In the 24 hours after the announcement of the guilty verdict, Trump raised $53 million, 25% from first-time donors.
Following the guilty verdict, former President and Republican candidate Donald Trump finished May raising $141 million, 37.6% of which was donated in the 24 hours since the verdict was announced.
The $141 million is the most raised in one month since the beginning of Donald Trump’s 2024 presidential campaign; there was $76 million in April and over $65.6 million in May.
Although President Joe Biden’s campaign hadn’t released May numbers, it raised only $51 million in April and over $90 million in March.

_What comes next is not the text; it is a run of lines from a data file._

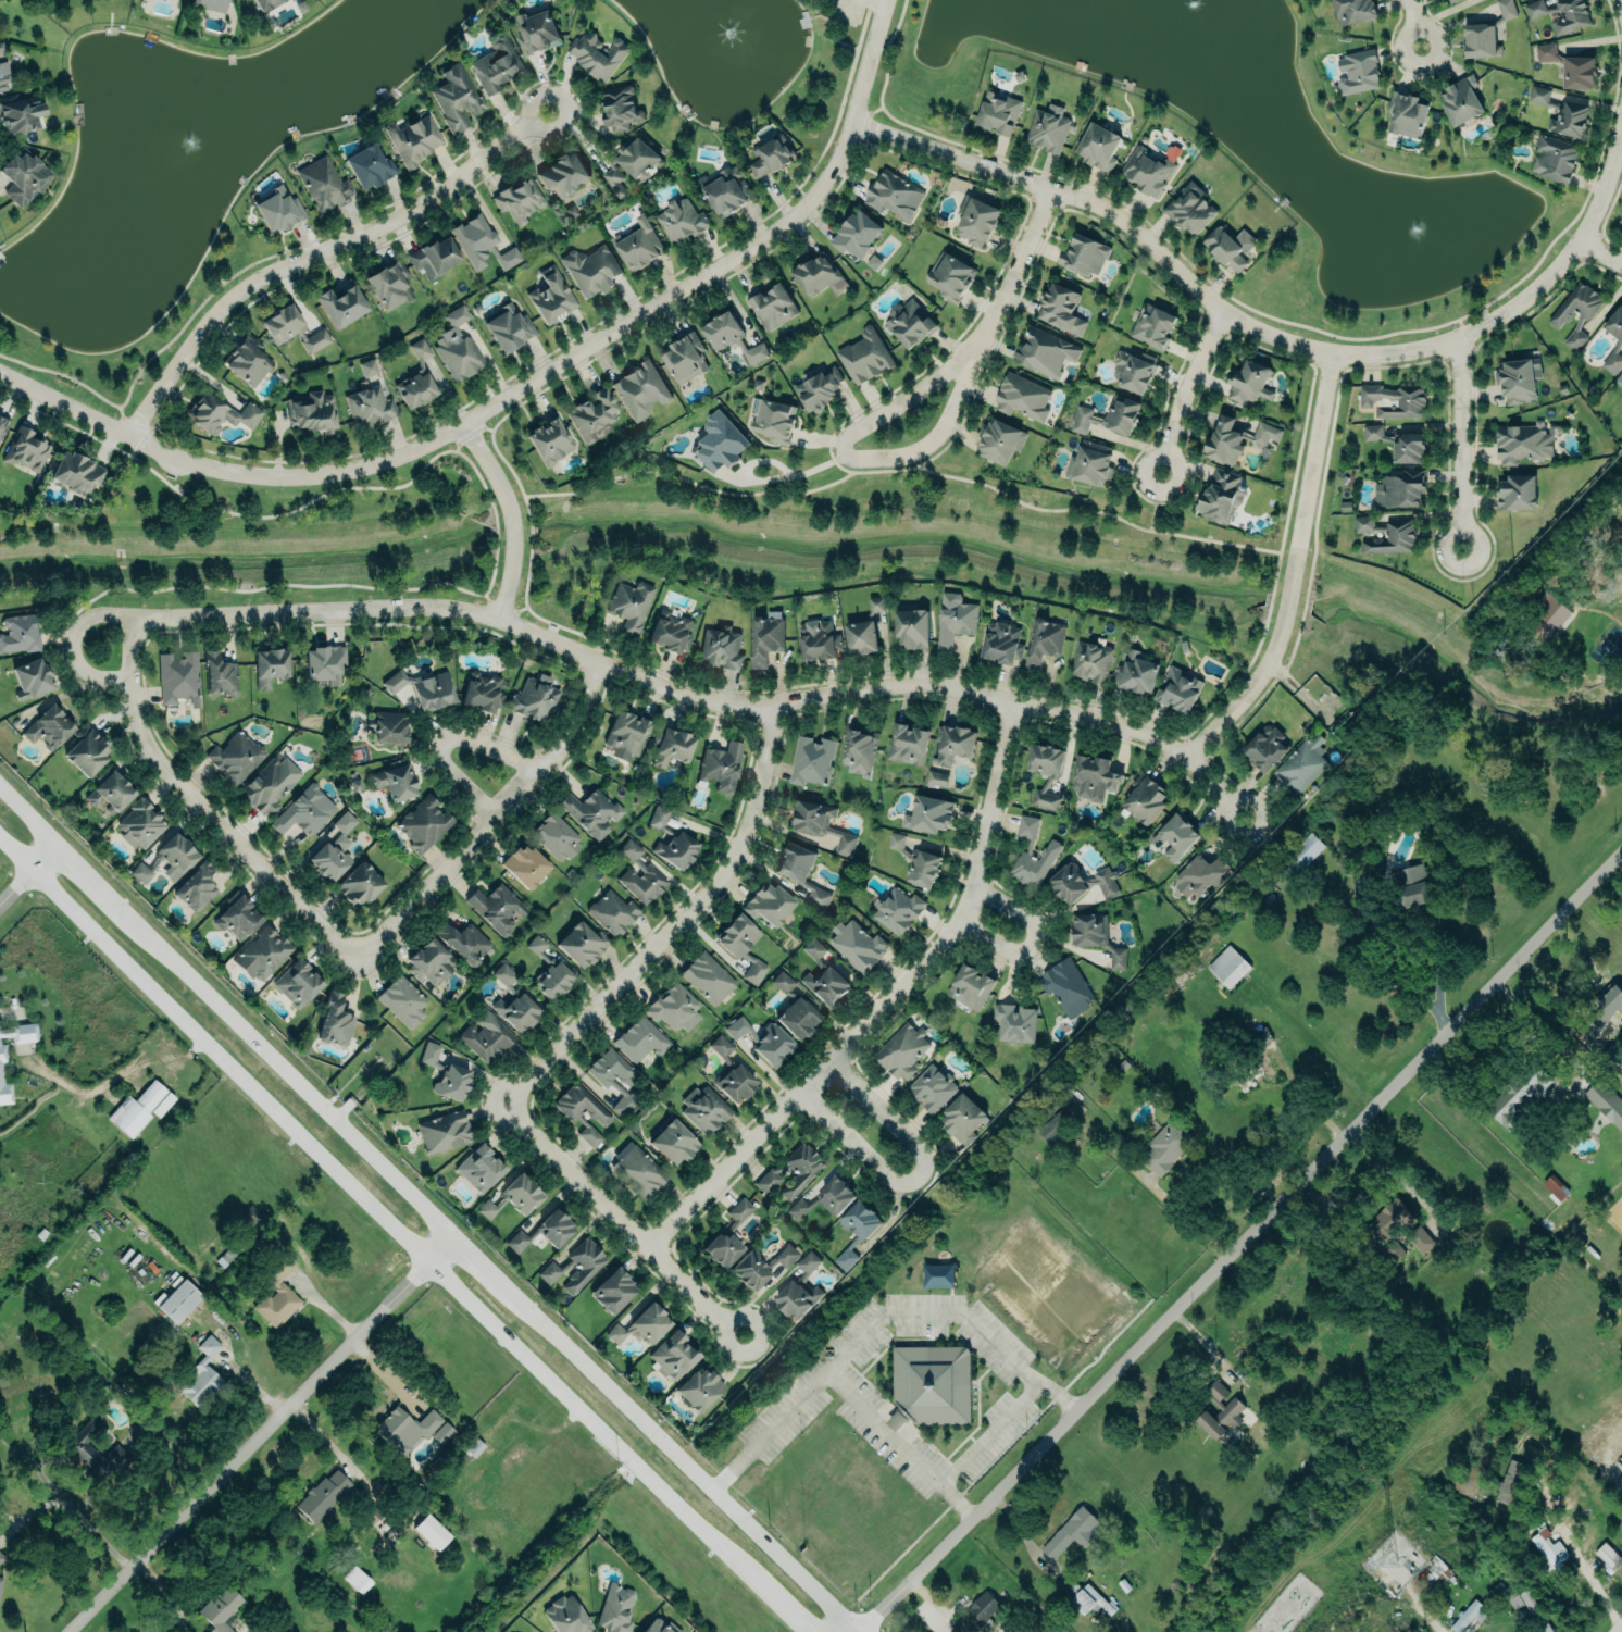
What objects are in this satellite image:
building: (1452, 1)
road: (1621, 1)
building: (212, 4)
building: (265, 4)
building: (1355, 11)
building: (1561, 14)
fountain: (719, 19)
road: (1414, 24)
building: (536, 32)
building: (1487, 33)
building: (1, 47)
building: (596, 54)
building: (495, 64)
building: (1571, 67)
building: (1357, 72)
building: (0, 74)
building: (3, 85)
building: (455, 97)
building: (1462, 100)
building: (621, 108)
building: (19, 112)
building: (998, 113)
building: (1562, 113)
building: (1409, 115)
building: (1047, 129)
building: (414, 139)
building: (1098, 147)
building: (771, 156)
fountain: (203, 157)
building: (1553, 159)
building: (638, 160)
building: (370, 167)
building: (1150, 169)
building: (563, 174)
building: (23, 177)
building: (613, 180)
building: (323, 185)
building: (728, 193)
building: (894, 196)
building: (518, 199)
building: (1191, 208)
building: (279, 209)
building: (682, 220)
building: (976, 221)
building: (1621, 225)
building: (857, 235)
building: (483, 244)
building: (639, 245)
building: (1230, 247)
road: (322, 251)
road: (1600, 254)
building: (1084, 255)
building: (434, 258)
building: (874, 262)
road: (1014, 265)
building: (591, 270)
building: (817, 274)
building: (950, 277)
building: (388, 287)
building: (551, 296)
building: (341, 302)
building: (1577, 305)
building: (774, 307)
building: (1062, 309)
building: (1615, 324)
building: (508, 325)
building: (910, 325)
building: (1154, 326)
building: (294, 329)
road: (1269, 335)
building: (1575, 337)
building: (731, 338)
building: (459, 348)
building: (1045, 353)
building: (685, 357)
building: (866, 357)
building: (248, 361)
building: (1612, 363)
building: (368, 367)
building: (1135, 371)
building: (415, 377)
building: (1518, 380)
building: (1619, 380)
building: (1251, 383)
road: (521, 389)
building: (641, 390)
building: (819, 390)
road: (1189, 391)
building: (1022, 398)
building: (1412, 403)
building: (369, 406)
building: (312, 412)
building: (220, 413)
building: (593, 413)
building: (1109, 418)
building: (776, 421)
building: (3, 426)
building: (1237, 440)
building: (550, 441)
building: (999, 442)
building: (718, 443)
building: (1522, 443)
building: (1400, 444)
road: (1458, 444)
building: (26, 449)
road: (853, 452)
road: (760, 460)
building: (1090, 464)
building: (77, 471)
building: (1402, 489)
building: (1518, 493)
building: (1221, 494)
road: (511, 516)
building: (1387, 536)
road: (1293, 571)
building: (631, 604)
building: (875, 605)
building: (955, 619)
building: (911, 629)
building: (671, 631)
building: (19, 633)
building: (860, 637)
building: (766, 639)
building: (819, 640)
building: (1046, 641)
building: (1002, 644)
building: (720, 648)
building: (1092, 662)
building: (325, 664)
building: (269, 666)
road: (627, 672)
building: (1137, 673)
building: (220, 674)
building: (178, 677)
building: (31, 679)
building: (424, 689)
building: (1180, 690)
building: (482, 692)
building: (534, 700)
building: (48, 727)
building: (389, 727)
building: (627, 735)
road: (449, 741)
building: (908, 744)
building: (956, 744)
building: (1266, 747)
building: (673, 748)
building: (86, 751)
building: (860, 753)
building: (236, 755)
building: (813, 761)
building: (1302, 764)
building: (721, 767)
building: (1046, 773)
building: (937, 777)
building: (1094, 777)
building: (394, 781)
building: (269, 785)
building: (110, 791)
building: (1145, 800)
road: (203, 807)
building: (303, 809)
building: (592, 810)
building: (929, 815)
road: (495, 820)
building: (141, 822)
building: (425, 822)
building: (822, 825)
building: (556, 837)
building: (1178, 837)
building: (672, 839)
building: (896, 841)
building: (334, 848)
building: (1034, 855)
building: (1301, 855)
building: (168, 859)
road: (1616, 859)
building: (525, 865)
building: (922, 869)
building: (802, 870)
building: (641, 873)
building: (1198, 875)
road: (30, 878)
building: (1082, 883)
building: (359, 884)
building: (1362, 886)
building: (1411, 886)
building: (197, 887)
building: (769, 901)
building: (496, 907)
building: (899, 909)
building: (611, 911)
building: (238, 916)
road: (681, 923)
building: (465, 940)
road: (1036, 940)
building: (581, 941)
building: (741, 945)
building: (856, 945)
building: (263, 951)
road: (1574, 953)
building: (430, 961)
building: (1228, 967)
building: (550, 969)
building: (824, 974)
building: (707, 977)
road: (1437, 978)
building: (298, 981)
building: (782, 982)
road: (1547, 984)
building: (970, 987)
building: (1066, 987)
building: (405, 1000)
building: (514, 1000)
road: (888, 1002)
building: (1606, 1006)
building: (674, 1008)
building: (797, 1017)
building: (336, 1019)
building: (1014, 1023)
building: (736, 1027)
road: (1545, 1030)
building: (1260, 1035)
building: (485, 1036)
building: (640, 1039)
building: (720, 1045)
building: (773, 1046)
building: (901, 1052)
building: (1613, 1059)
building: (1, 1070)
building: (446, 1072)
building: (606, 1081)
building: (735, 1083)
building: (932, 1088)
building: (1518, 1097)
building: (1605, 1103)
building: (140, 1108)
building: (583, 1109)
building: (704, 1109)
building: (965, 1118)
building: (1054, 1127)
building: (443, 1131)
building: (675, 1139)
building: (1165, 1147)
road: (1383, 1161)
building: (481, 1166)
building: (638, 1170)
building: (804, 1174)
road: (921, 1179)
building: (1554, 1188)
building: (515, 1195)
building: (827, 1198)
road: (422, 1215)
road: (627, 1220)
road: (1183, 1221)
building: (1389, 1222)
building: (858, 1229)
building: (544, 1231)
building: (728, 1234)
road: (401, 1235)
road: (1242, 1235)
building: (1422, 1242)
building: (1394, 1251)
building: (784, 1255)
building: (583, 1264)
building: (750, 1270)
building: (549, 1272)
building: (614, 1288)
building: (800, 1290)
building: (277, 1293)
building: (179, 1301)
building: (643, 1323)
road: (874, 1324)
road: (1205, 1346)
building: (674, 1353)
building: (203, 1373)
building: (932, 1384)
building: (700, 1387)
building: (1220, 1412)
building: (402, 1428)
building: (442, 1432)
road: (258, 1437)
building: (94, 1451)
road: (43, 1474)
road: (935, 1480)
road: (86, 1481)
building: (1620, 1481)
building: (1511, 1482)
building: (322, 1495)
road: (956, 1501)
road: (30, 1511)
road: (7, 1518)
building: (431, 1531)
road: (1022, 1532)
building: (1072, 1532)
road: (101, 1535)
building: (1550, 1551)
building: (1, 1556)
building: (1607, 1557)
building: (1433, 1576)
road: (1589, 1577)
building: (357, 1579)
building: (0, 1583)
building: (1089, 1600)
building: (616, 1607)
building: (222, 1608)
building: (982, 1608)
building: (566, 1614)
building: (1467, 1615)
building: (661, 1625)
road: (1617, 1627)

Donald Trump was convicted on all 34 felony counts in the so-called “hush money” trial, during which he was accused of improperly using funds to pay a porn star in an attempt to manipulate the outcome of an election, according to the charges.
However, Trump and his allies have insisted that the trial was politically motivated and an attempt to disqualify him from the 2024 election.
In the 24 hours between May 30 and June 1st, just after the verdict was made public, Trump raised $53 million, 25% from first-time donors.
According to the campaign, the money came from 2 million individual donations, with an average of $70.27.
The campaign added that counting “supporting organizations,” Trump raised $300 million for May.
Trump thanked his generous donors, and his advisors wrote, “We are moved by the outpouring of support for President Donald J. Trump.”
He added, “The American people saw right through Crooked Joe Biden’s rigged trial and sent Biden and Democrats a powerful message – the REAL verdict will come on November 5th.”
Many US Jewish groups weighed in on Donald Trump’s verdict last week.
“Without question, this is a political prosecution of a political opponent. It’s a weaponization of the legal system,” stated Matt Brooks, CEO of the Republican Jewish Coalition.
Some accused Trump of being antisemitic when he noted that Alvin Bragg, the Manhattan district attorney, had the support of George Soros, who is Jewish.
Jason Bedrick, a research fellow at the Heritage Foundation’s Center for Education Policy, responded to that criticism.
“Y’know it’s funny. When people are screaming genocidal slogans about the world’s one Jewish state, the left bends over backwards to declare that it’s not antisemitism,” he wrote.
“But when people accurately point out that Soros has funded far-left D.A.s, even without referring to his Jewish ethnicity at all, the left shrieks about antisemitism.”
“We all see through this tired, politically motivated game,” he added. “Stop cheapening the charge of antisemitism.”